Boris Vallaud, président du groupe socialiste à l'Assemblée nationale, avec la députée socialiste Mélanie Thomin, le 21 octobre 2025.
Photo: DANIEL PERRON/Hans Lucas/AFP via Getty Images
Le message est sans équivoque. Si le camp présidentiel refuse de voter la taxe Zucman ou l’ISF pour les milliardaires, le PS ne voit aucune raison de poursuivre les négociations. La menace plane désormais sur le gouvernement Lecornu : accepter ces mesures de redistribution ou affronter une nouvelle censure.
La menace de voter la censure
Vendredi matin, Olivier Faure a enfoncé le clou sur BFMTV. Le premier secrétaire du PS a fixé une échéance précise : lundi. Sans évolution majeure sur les budgets de l’État et de la Sécurité sociale d’ici là, son parti votera la censure et fera tomber le gouvernement.
Cette escalade intervient alors que les socialistes se retrouvent dans une position délicate. Leur choix de ne pas renverser Lecornu la semaine dernière leur a valu l’isolement au sein du Nouveau Front populaire. La France insoumise ne décolère pas et multiplie les attaques contre ses alliés supposés.
LFI accuse, les macronistes dénoncent
Manuel Bompard, coordinateur de LFI, ne mâche pas ses mots. Pour lui, les socialistes découvrent avec stupéfaction qu’en épargnant le ministre, ils ont aussi validé son budget. Entre naïveté, amateurisme et cynisme, le député insoumis peine à qualifier l’attitude du PS.
Du côté macroniste, on dénonce des « menaces » et des « coups de pression médiatiques ». Mais les socialistes réfutent tout revirement stratégique. « Nous ne durcissons pas le ton, nous haussons la voix parce que notre message n’a pas été entendu », précise la députée Ayda Hadizadeh.
Le deal initial qui vire au fiasco
Rappelons les termes de l’accord : en échange de leur abstention lors de la censure, les socialistes avaient obtenu trois garanties majeures. La suspension de la réforme des retraites d’abord, l’abandon du recours au 49.3 ensuite, et enfin l’assouplissement de l’objectif de réduction du déficit.
Le PS comptait profiter de l’ouverture parlementaire pour faire voter ses propositions phares, notamment la fameuse taxe Zucman. Problème : en commission cette semaine, les députés macronistes ont systématiquement rejeté ces amendements.
La colère monte à gauche du PS
« Lecornu n’est pas un simple arbitre, c’est le chef de la majorité. Il doit donner des instructions claires à ses troupes », martèle Ayda Hadizadeh. Pour Pierre Jouvet, secrétaire général du parti, la suspension des retraites n’était qu’une partie de l’accord. « Le vrai sujet maintenant, c’est la capacité des macronistes à évoluer sur la fiscalité. »
Mais cette sortie musclée ne convainc pas les Insoumis.
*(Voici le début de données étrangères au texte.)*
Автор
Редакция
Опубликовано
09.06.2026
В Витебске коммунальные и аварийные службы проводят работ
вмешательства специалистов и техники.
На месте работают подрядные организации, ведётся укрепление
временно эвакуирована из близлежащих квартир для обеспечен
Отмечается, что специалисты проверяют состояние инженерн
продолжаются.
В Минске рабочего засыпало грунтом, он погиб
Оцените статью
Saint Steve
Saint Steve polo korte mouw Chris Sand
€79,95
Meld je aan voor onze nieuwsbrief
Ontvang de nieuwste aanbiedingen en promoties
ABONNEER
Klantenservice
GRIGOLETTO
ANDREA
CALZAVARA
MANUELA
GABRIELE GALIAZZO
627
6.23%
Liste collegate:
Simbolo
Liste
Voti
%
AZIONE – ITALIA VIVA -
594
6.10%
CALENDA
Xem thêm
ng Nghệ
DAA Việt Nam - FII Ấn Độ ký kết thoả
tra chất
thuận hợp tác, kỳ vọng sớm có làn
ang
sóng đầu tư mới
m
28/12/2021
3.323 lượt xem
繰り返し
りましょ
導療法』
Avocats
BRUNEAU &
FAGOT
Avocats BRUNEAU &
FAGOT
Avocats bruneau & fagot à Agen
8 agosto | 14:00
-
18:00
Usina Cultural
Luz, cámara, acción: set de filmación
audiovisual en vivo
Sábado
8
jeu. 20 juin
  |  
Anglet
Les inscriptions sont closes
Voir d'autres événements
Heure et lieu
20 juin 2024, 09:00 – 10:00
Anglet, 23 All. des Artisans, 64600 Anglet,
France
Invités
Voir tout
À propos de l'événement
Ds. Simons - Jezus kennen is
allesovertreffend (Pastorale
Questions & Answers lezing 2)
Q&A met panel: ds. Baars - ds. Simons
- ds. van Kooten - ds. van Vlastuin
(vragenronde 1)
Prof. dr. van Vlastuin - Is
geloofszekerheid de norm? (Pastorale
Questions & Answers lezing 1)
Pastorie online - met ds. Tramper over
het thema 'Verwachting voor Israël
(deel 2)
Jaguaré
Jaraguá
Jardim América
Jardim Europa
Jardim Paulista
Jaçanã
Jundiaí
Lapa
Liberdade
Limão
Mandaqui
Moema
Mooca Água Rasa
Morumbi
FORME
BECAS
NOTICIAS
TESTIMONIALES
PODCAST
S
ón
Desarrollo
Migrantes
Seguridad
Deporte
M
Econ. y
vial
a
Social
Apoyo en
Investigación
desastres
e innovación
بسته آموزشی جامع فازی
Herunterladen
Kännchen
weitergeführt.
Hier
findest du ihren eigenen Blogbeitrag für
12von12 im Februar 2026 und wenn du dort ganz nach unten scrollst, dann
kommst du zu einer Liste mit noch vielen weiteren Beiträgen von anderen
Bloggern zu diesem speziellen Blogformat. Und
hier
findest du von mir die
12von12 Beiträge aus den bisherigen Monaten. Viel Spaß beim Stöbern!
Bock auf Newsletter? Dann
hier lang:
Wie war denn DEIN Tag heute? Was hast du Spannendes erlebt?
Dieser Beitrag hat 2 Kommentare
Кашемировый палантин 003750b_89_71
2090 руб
Manuel Bompard ironise : les socialistes réalisent enfin que l’alliance objective entre le RN et la majorité présidentielle bloque toute avancée sur la justice fiscale.
Le piège de la réforme des retraites
Autre sujet de tension : le financement de la suspension promise. Les propositions gouvernementales présentées cette semaine semblent impossibles à accepter pour l’opposition de gauche. Et la question épineuse des carrières longues reste sans réponse satisfaisante.
« Ils ne peuvent pas faire un geste d’une main et reprendre de l’autre ce qu’ils ont donné », s’insurge Pierre Jouvet. Manuel Bompard y voit plutôt une tentative désespérée du PS de « gonfler les muscles » après avoir compris qu’il s’est fait piéger sur les retraites.
Le pari risqué de la dissolution
Une réunion de crise s’est tenue vendredi matin entre représentants de gauche et du camp présidentiel pour tenter de désamorcer la crise. L’objectif : trouver un compromis sur la justice fiscale avant l’ultimatum de lundi.
Les socialistes n’ignorent pas les conséquences de leur menace. Faire tomber le gouvernement Lecornu déclencherait automatiquement une nouvelle dissolution de l’Assemblée nationale. Mais au PS, on fait le pari que les macronistes ont plus à perdre qu’eux dans cette épreuve de force. Le compte à rebours est lancé.